• Task goal: This exercise calls for an exact transcription. Set down every record below.

Start of Data

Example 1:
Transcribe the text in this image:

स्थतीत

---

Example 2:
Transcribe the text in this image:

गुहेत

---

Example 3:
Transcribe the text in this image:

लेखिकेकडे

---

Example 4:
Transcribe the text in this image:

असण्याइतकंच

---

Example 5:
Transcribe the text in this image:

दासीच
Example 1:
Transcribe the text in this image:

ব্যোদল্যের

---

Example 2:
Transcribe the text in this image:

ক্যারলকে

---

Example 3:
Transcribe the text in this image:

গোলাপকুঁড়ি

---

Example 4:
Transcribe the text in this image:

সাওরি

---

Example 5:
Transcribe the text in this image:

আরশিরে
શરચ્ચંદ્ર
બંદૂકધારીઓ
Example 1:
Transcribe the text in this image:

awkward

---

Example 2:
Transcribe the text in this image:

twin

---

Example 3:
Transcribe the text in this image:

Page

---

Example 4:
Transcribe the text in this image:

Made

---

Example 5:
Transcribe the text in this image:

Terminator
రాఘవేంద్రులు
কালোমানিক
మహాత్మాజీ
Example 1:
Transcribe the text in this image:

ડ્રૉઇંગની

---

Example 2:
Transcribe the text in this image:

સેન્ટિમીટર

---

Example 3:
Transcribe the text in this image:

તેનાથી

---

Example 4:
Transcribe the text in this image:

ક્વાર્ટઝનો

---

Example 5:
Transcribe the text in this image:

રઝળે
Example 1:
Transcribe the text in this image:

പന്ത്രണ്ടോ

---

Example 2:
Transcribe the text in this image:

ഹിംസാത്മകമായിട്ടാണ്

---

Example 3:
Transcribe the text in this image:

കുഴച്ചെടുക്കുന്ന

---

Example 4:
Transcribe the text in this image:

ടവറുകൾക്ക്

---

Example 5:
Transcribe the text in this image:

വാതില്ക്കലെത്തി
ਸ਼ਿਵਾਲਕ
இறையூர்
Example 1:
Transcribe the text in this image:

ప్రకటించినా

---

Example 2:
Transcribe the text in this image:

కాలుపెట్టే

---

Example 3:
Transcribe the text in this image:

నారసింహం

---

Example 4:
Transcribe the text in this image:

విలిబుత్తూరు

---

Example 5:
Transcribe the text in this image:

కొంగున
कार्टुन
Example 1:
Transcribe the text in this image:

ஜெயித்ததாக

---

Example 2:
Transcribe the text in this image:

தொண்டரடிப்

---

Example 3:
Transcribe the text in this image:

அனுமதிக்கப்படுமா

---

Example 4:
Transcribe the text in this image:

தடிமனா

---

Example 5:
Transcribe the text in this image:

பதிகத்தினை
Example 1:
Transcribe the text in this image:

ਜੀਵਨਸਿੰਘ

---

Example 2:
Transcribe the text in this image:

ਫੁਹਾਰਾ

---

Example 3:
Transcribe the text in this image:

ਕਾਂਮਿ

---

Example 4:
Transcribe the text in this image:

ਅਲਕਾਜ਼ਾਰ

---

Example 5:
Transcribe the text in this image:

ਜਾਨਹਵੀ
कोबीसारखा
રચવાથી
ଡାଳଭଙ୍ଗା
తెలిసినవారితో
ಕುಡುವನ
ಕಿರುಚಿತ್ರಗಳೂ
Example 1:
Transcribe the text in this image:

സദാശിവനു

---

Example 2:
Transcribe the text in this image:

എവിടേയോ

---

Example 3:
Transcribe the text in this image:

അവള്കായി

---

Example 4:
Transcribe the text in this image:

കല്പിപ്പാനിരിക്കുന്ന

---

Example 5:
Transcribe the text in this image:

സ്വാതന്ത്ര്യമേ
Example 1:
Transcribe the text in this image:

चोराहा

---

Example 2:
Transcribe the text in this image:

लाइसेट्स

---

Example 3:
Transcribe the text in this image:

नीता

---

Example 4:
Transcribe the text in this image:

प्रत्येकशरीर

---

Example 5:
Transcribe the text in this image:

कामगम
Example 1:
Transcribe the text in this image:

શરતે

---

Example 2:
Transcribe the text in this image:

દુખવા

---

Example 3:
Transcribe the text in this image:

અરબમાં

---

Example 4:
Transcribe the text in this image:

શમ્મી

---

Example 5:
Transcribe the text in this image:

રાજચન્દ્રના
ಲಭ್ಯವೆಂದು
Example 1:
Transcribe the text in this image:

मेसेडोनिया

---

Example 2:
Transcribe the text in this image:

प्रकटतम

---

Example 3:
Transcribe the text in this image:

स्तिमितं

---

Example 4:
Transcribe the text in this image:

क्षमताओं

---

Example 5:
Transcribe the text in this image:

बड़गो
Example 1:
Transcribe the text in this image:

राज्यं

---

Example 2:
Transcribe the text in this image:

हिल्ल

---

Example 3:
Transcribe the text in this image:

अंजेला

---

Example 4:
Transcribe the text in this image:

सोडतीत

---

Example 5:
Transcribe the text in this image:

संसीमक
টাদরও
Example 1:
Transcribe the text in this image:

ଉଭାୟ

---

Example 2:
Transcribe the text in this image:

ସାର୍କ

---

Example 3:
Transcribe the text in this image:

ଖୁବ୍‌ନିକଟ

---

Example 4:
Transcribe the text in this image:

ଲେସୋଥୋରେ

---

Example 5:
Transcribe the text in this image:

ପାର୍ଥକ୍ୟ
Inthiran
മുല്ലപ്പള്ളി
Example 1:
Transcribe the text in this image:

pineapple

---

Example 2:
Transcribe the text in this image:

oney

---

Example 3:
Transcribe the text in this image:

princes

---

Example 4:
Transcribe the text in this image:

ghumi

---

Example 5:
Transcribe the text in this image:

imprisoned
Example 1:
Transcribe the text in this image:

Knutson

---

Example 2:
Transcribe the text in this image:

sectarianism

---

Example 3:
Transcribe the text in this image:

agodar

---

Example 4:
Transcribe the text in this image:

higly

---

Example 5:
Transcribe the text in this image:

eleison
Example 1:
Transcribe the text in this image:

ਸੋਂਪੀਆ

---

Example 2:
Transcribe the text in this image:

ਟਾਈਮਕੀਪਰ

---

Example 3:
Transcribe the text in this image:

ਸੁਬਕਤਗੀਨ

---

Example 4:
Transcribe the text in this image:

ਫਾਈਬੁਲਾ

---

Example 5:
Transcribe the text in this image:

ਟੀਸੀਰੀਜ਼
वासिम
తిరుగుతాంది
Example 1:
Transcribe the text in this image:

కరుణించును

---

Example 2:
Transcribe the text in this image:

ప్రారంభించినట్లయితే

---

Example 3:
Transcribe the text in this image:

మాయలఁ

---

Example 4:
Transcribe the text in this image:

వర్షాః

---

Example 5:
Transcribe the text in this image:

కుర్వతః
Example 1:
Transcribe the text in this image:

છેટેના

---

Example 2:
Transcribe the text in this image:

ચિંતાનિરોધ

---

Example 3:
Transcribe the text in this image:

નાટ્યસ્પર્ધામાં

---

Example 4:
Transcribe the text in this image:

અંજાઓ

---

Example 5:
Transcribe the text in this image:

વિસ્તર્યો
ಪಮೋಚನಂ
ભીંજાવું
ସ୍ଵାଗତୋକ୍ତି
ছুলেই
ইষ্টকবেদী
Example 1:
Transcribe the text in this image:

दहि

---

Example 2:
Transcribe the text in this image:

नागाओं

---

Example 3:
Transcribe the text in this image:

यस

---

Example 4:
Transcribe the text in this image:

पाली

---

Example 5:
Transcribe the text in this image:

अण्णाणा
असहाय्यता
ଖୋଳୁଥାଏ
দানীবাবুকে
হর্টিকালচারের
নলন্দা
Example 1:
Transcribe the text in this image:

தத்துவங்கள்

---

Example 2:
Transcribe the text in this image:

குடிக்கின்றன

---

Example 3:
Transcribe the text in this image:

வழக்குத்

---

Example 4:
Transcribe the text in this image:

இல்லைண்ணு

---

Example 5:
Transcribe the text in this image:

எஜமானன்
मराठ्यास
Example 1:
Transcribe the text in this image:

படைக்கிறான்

End of Data

• Answer to this problem:
Example 1:
Transcribe the text in this image:

स्थतीत

---

Example 2:
Transcribe the text in this image:

गुहेत

---

Example 3:
Transcribe the text in this image:

लेखिकेकडे

---

Example 4:
Transcribe the text in this image:

असण्याइतकंच

---

Example 5:
Transcribe the text in this image:

दासीच
Example 1:
Transcribe the text in this image:

ব্যোদল্যের

---

Example 2:
Transcribe the text in this image:

ক্যারলকে

---

Example 3:
Transcribe the text in this image:

গোলাপকুঁড়ি

---

Example 4:
Transcribe the text in this image:

সাওরি

---

Example 5:
Transcribe the text in this image:

আরশিরে
શરચ્ચંદ્ર
બંદૂકધારીઓ
Example 1:
Transcribe the text in this image:

awkward

---

Example 2:
Transcribe the text in this image:

twin

---

Example 3:
Transcribe the text in this image:

Page

---

Example 4:
Transcribe the text in this image:

Made

---

Example 5:
Transcribe the text in this image:

Terminator
రాఘవేంద్రులు
কালোমানিক
మహాత్మాజీ
Example 1:
Transcribe the text in this image:

ડ્રૉઇંગની

---

Example 2:
Transcribe the text in this image:

સેન્ટિમીટર

---

Example 3:
Transcribe the text in this image:

તેનાથી

---

Example 4:
Transcribe the text in this image:

ક્વાર્ટઝનો

---

Example 5:
Transcribe the text in this image:

રઝળે
Example 1:
Transcribe the text in this image:

പന്ത്രണ്ടോ

---

Example 2:
Transcribe the text in this image:

ഹിംസാത്മകമായിട്ടാണ്

---

Example 3:
Transcribe the text in this image:

കുഴച്ചെടുക്കുന്ന

---

Example 4:
Transcribe the text in this image:

ടവറുകൾക്ക്

---

Example 5:
Transcribe the text in this image:

വാതില്ക്കലെത്തി
ਸ਼ਿਵਾਲਕ
இறையூர்
Example 1:
Transcribe the text in this image:

ప్రకటించినా

---

Example 2:
Transcribe the text in this image:

కాలుపెట్టే

---

Example 3:
Transcribe the text in this image:

నారసింహం

---

Example 4:
Transcribe the text in this image:

విలిబుత్తూరు

---

Example 5:
Transcribe the text in this image:

కొంగున
कार्टुन
Example 1:
Transcribe the text in this image:

ஜெயித்ததாக

---

Example 2:
Transcribe the text in this image:

தொண்டரடிப்

---

Example 3:
Transcribe the text in this image:

அனுமதிக்கப்படுமா

---

Example 4:
Transcribe the text in this image:

தடிமனா

---

Example 5:
Transcribe the text in this image:

பதிகத்தினை
Example 1:
Transcribe the text in this image:

ਜੀਵਨਸਿੰਘ

---

Example 2:
Transcribe the text in this image:

ਫੁਹਾਰਾ

---

Example 3:
Transcribe the text in this image:

ਕਾਂਮਿ

---

Example 4:
Transcribe the text in this image:

ਅਲਕਾਜ਼ਾਰ

---

Example 5:
Transcribe the text in this image:

ਜਾਨਹਵੀ
कोबीसारखा
રચવાથી
ଡାଳଭଙ୍ଗା
తెలిసినవారితో
ಕುಡುವನ
ಕಿರುಚಿತ್ರಗಳೂ
Example 1:
Transcribe the text in this image:

സദാശിവനു

---

Example 2:
Transcribe the text in this image:

എവിടേയോ

---

Example 3:
Transcribe the text in this image:

അവള്കായി

---

Example 4:
Transcribe the text in this image:

കല്പിപ്പാനിരിക്കുന്ന

---

Example 5:
Transcribe the text in this image:

സ്വാതന്ത്ര്യമേ
Example 1:
Transcribe the text in this image:

चोराहा

---

Example 2:
Transcribe the text in this image:

लाइसेट्स

---

Example 3:
Transcribe the text in this image:

नीता

---

Example 4:
Transcribe the text in this image:

प्रत्येकशरीर

---

Example 5:
Transcribe the text in this image:

कामगम
Example 1:
Transcribe the text in this image:

શરતે

---

Example 2:
Transcribe the text in this image:

દુખવા

---

Example 3:
Transcribe the text in this image:

અરબમાં

---

Example 4:
Transcribe the text in this image:

શમ્મી

---

Example 5:
Transcribe the text in this image:

રાજચન્દ્રના
ಲಭ್ಯವೆಂದು
Example 1:
Transcribe the text in this image:

मेसेडोनिया

---

Example 2:
Transcribe the text in this image:

प्रकटतम

---

Example 3:
Transcribe the text in this image:

स्तिमितं

---

Example 4:
Transcribe the text in this image:

क्षमताओं

---

Example 5:
Transcribe the text in this image:

बड़गो
Example 1:
Transcribe the text in this image:

राज्यं

---

Example 2:
Transcribe the text in this image:

हिल्ल

---

Example 3:
Transcribe the text in this image:

अंजेला

---

Example 4:
Transcribe the text in this image:

सोडतीत

---

Example 5:
Transcribe the text in this image:

संसीमक
টাদরও
Example 1:
Transcribe the text in this image:

ଉଭାୟ

---

Example 2:
Transcribe the text in this image:

ସାର୍କ

---

Example 3:
Transcribe the text in this image:

ଖୁବ୍‌ନିକଟ

---

Example 4:
Transcribe the text in this image:

ଲେସୋଥୋରେ

---

Example 5:
Transcribe the text in this image:

ପାର୍ଥକ୍ୟ
Inthiran
മുല്ലപ്പള്ളി
Example 1:
Transcribe the text in this image:

pineapple

---

Example 2:
Transcribe the text in this image:

oney

---

Example 3:
Transcribe the text in this image:

princes

---

Example 4:
Transcribe the text in this image:

ghumi

---

Example 5:
Transcribe the text in this image:

imprisoned
Example 1:
Transcribe the text in this image:

Knutson

---

Example 2:
Transcribe the text in this image:

sectarianism

---

Example 3:
Transcribe the text in this image:

agodar

---

Example 4:
Transcribe the text in this image:

higly

---

Example 5:
Transcribe the text in this image:

eleison
Example 1:
Transcribe the text in this image:

ਸੋਂਪੀਆ

---

Example 2:
Transcribe the text in this image:

ਟਾਈਮਕੀਪਰ

---

Example 3:
Transcribe the text in this image:

ਸੁਬਕਤਗੀਨ

---

Example 4:
Transcribe the text in this image:

ਫਾਈਬੁਲਾ

---

Example 5:
Transcribe the text in this image:

ਟੀਸੀਰੀਜ਼
वासिम
తిరుగుతాంది
Example 1:
Transcribe the text in this image:

కరుణించును

---

Example 2:
Transcribe the text in this image:

ప్రారంభించినట్లయితే

---

Example 3:
Transcribe the text in this image:

మాయలఁ

---

Example 4:
Transcribe the text in this image:

వర్షాః

---

Example 5:
Transcribe the text in this image:

కుర్వతః
Example 1:
Transcribe the text in this image:

છેટેના

---

Example 2:
Transcribe the text in this image:

ચિંતાનિરોધ

---

Example 3:
Transcribe the text in this image:

નાટ્યસ્પર્ધામાં

---

Example 4:
Transcribe the text in this image:

અંજાઓ

---

Example 5:
Transcribe the text in this image:

વિસ્તર્યો
ಪಮೋಚನಂ
ભીંજાવું
ସ୍ଵାଗତୋକ୍ତି
ছুলেই
ইষ্টকবেদী
Example 1:
Transcribe the text in this image:

दहि

---

Example 2:
Transcribe the text in this image:

नागाओं

---

Example 3:
Transcribe the text in this image:

यस

---

Example 4:
Transcribe the text in this image:

पाली

---

Example 5:
Transcribe the text in this image:

अण्णाणा
असहाय्यता
ଖୋଳୁଥାଏ
দানীবাবুকে
হর্টিকালচারের
নলন্দা
Example 1:
Transcribe the text in this image:

தத்துவங்கள்

---

Example 2:
Transcribe the text in this image:

குடிக்கின்றன

---

Example 3:
Transcribe the text in this image:

வழக்குத்

---

Example 4:
Transcribe the text in this image:

இல்லைண்ணு

---

Example 5:
Transcribe the text in this image:

எஜமானன்
मराठ्यास
Example 1:
Transcribe the text in this image:

படைக்கிறான்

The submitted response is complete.